As a citizen integrator, specify data type information in an integration flow

kcbabo commented 6 years ago

As a citizen integrator, I sometimes use connections within an integration flow that do not have a defined data model for input and/or output data. Examples of some 'typeless' connections used by my team are FTP, Amazon S3, JMS, and APIs which do not define input/output types in their Swagger definition. The issue with these typeless connections is that type-aware functionality in Syndesis (e.g. data mapper, basic filter) is not available because the types are not known. To address this issue, I want the ability to define the data type at any point in an integration where it is not known.

To address this requirement, I would like the ability to add a "Describe Data" step to an integration flow that declares the current data type. If a data type is already declared by a connector or step, I cannot change that data type with the Describe Data step. The configuration of the step should allow me to select from the following data type descriptions:

JSON schema
JSON instance document
XML schema
XML instance document

I anticipate using a Describe Data step in the following situations:

A step after a typeless start connection, in order to declare the type of data that starts a flow
A step before a typeless step connection, in order to declare the type of data that a step connection expects
A step after a typeless step connection, in order to declare the type of data returned from a step connection
A step before a typeless finish connection, in order to declare the type of data that a finish connection expects

chirino commented 6 years ago

Let me come up with some scenarios:

Say you have a typeless start connection, and typeless end connection. You could add "Describe Data" step there, but it would not really be required right? It has no runtime processing associated with it? What if the data being passed is not actually what was described?
———
Update the integration flow thread between "I anticipate using" and "what was described?", inclusive, changing every "Describe Data" to "Declare Data Type".

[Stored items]
———
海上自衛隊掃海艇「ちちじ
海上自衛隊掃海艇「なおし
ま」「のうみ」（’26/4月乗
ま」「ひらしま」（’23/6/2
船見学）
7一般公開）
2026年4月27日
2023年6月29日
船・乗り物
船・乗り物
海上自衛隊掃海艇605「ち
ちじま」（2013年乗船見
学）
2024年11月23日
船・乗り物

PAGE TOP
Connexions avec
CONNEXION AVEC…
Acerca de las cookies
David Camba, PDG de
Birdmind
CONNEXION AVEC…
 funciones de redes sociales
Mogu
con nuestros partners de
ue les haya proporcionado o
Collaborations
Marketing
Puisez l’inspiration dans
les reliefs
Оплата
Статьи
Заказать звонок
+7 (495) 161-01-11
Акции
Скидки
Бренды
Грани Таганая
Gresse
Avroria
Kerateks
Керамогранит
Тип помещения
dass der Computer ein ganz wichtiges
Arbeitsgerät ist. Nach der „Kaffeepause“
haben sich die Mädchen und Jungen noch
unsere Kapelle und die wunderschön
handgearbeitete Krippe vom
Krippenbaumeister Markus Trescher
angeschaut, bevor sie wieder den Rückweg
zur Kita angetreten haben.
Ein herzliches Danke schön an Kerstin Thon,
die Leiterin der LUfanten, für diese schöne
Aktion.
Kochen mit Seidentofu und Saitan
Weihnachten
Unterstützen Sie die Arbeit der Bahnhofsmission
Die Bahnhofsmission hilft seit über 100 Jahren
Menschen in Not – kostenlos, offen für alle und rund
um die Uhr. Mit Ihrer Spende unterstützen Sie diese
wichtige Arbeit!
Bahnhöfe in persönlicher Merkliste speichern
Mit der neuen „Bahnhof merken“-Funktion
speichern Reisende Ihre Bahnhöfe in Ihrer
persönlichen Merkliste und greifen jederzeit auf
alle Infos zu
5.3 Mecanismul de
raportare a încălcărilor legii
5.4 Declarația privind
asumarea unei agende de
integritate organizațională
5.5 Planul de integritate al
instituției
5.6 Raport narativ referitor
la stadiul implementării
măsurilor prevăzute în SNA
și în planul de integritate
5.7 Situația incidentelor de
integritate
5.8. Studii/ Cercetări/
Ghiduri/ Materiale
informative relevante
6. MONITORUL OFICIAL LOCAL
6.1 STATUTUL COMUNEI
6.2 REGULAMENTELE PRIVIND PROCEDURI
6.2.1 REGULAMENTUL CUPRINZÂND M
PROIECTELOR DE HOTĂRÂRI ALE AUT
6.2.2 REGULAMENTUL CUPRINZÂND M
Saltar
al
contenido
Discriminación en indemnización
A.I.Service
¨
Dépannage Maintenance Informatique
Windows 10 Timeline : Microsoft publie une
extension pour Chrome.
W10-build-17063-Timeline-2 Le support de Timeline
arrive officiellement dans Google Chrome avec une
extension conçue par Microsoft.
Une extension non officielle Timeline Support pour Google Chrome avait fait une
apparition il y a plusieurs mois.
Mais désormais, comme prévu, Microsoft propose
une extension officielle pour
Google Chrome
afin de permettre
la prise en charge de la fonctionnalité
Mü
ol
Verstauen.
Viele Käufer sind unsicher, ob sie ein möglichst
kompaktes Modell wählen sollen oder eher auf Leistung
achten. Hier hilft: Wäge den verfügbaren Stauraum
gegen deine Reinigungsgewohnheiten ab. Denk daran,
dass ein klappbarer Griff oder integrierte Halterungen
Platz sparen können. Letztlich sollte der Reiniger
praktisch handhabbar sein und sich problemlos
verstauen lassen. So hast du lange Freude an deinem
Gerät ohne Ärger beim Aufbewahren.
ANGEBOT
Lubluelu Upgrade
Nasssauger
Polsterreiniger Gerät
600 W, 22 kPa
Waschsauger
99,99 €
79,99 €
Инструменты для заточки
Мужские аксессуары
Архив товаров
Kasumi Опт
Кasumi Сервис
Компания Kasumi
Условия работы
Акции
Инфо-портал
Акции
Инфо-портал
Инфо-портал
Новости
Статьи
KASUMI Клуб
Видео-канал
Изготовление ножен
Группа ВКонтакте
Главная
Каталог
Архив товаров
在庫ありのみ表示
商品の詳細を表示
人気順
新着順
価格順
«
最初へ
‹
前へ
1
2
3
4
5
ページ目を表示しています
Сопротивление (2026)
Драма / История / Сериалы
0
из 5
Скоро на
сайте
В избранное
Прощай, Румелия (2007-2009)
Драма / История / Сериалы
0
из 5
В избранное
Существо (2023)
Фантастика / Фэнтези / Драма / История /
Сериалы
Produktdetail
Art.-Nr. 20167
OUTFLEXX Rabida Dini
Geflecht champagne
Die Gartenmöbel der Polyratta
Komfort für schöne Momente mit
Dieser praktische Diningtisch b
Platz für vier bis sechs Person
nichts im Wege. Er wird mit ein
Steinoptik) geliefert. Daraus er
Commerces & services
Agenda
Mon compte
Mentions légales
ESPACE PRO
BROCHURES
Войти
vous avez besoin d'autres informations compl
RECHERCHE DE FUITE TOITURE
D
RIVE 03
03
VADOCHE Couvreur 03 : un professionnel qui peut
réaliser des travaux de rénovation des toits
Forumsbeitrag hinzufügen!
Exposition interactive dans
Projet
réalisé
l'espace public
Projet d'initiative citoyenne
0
———
_Exercise solution_
I anticipate using a Declare Data Type step in the following situations:

A step after a typeless start connection, in order to declare the type of data that starts a flow
A step before a typeless step connection, in order to declare the type of data that a step connection expects
A step after a typeless step connection, in order to declare the type of data returned from a step connection
A step before a typeless finish connection, in order to declare the type of data that a finish connection expects

chirino commented 6 years ago

Let me come up with some scenarios:

Say you have a typeless start connection, and typeless end connection. You could add "Declare Data Type" step there, but it would not really be required right? It has no runtime processing associated with it? What if the data being passed is not actually what was described?